Café et Carpates...
Le soir venu, je m’installe sur les rives du lac d’Ansabe. La nuit est claire et transparente inondée de la clarté de la lune. Au petit matin, je profite du spectacle des deux fantastiques aiguilles qui jouent à front renversé sur les eaux du lac puis je m’en vais gravir le pic de la Chourique (2 084 m). Il n’a pas l’allure et la réputation de ses voisins. Pourtant, il mérite une visite pour le parcours de son agréable crête herbeuse sur la frontière et pour les vues qu’il offre depuis son sommet. Muni de jumelles, j’examine à l’est la crête rocheuse s’étirant du pic du Lac de la Chourique proche de la frontière au pic Pouré de Lamary qui domine superbement le gave d’Ansabère et le pont Lamary. Entre ces deux sommets, émerge discrètement le pic de la Leurt (1 960 m). De retour au lac, je gravis cette montagne par une ascension amusante où la voie n’est pas tracée. Là-haut, silence et beauté. Je contemple. Puis je me perds dans mes pensées : mon esprit vogue comme une brindille de bois mort qui descend une rivière à la surface de l’eau. Je laisse un message sur le cairn sommital. Celui qui le lira saura quelles étaient mes pensées à ce moment-là…

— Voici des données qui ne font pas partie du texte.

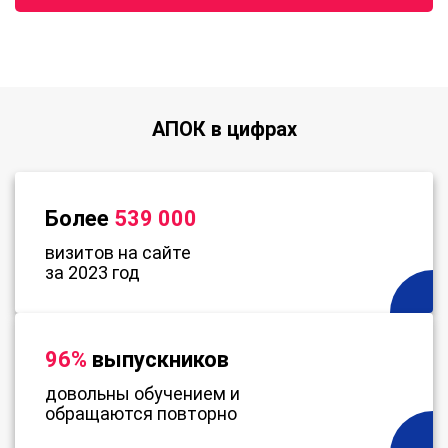
АПОК в цифрах
Более
539 000
визитов на сайте
за 2023 год
96%
выпускников
довольны обучением и
обращаются повторно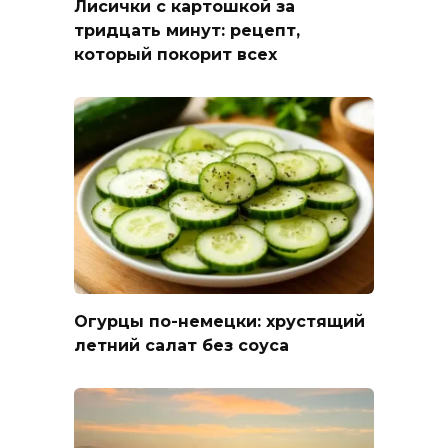
Лисички с картошкой за
тридцать минут: рецепт,
который покорит всех
Огурцы по-немецки: хрустящий
летний салат без соуса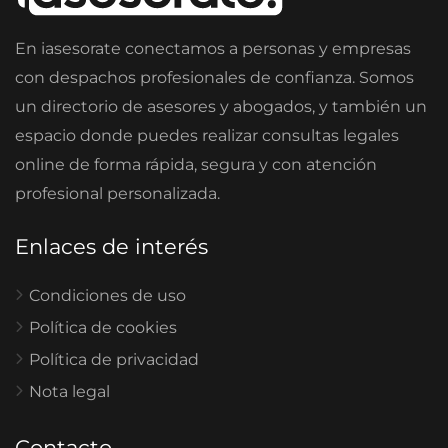
En iasesorate conectamos a personas y empresas
con despachos profesionales de confianza. Somos
un directorio de asesores y abogados, y también un
espacio donde puedes realizar consultas legales
online de forma rápida, segura y con atención
profesional personalizada.
Enlaces de interés
Condiciones de uso
Política de cookies
Política de privacidad
Nota legal
Contacto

Le soir, à l’approche du pont Lamary, des nuages noirs menacent de s’écrouler et il commence à pleuvoir au moment où je m’apprête à planter la tente. J’éructe une bordée de jurons à la pluie qui s’en moque et redouble d’intensité. Au petit matin, il pleut toujours : je prends un premier café au petit-déjeuner ; je prends un deuxième café en attendant que la pluie cesse ; au troisième café, il pleut toujours ! Je sors de la tente. Le ciel est couleur café. Je rentre à nouveau dans la tente et reste dans l’attente… Et puis je me dis qu’il vaut mieux qu’il pleuve aujourd’hui plutôt qu’un jour où il fait beau ! Et je décide de voyager en restant immobile dans mon abri. Mon voyage me porte vers l’est de l’Europe. Je commence la lecture du livre de Lodewijk Allaert. Avec sa compagne Kristel, il a traversé les Carpates. Cette chaîne de montagnes me titille depuis des années. Ma première immersion dans ses paysages est donc littéraire. L’auteur décrit son itinérance comme un chemin de rencontres où il croise toutes sortes d’âmes – bergers baroques, cueilleurs de myrtilles, paysans hors du temps, Tsiganes venus se ressourcer loin de la fureur des villes… – et un chemin d’émerveillement où « chaque couleur, chaque sensation est un saisissement ». Son expérience dans les Carpates devient une émotion pure comme l’est finalement mon expérience dans les Pyrénées.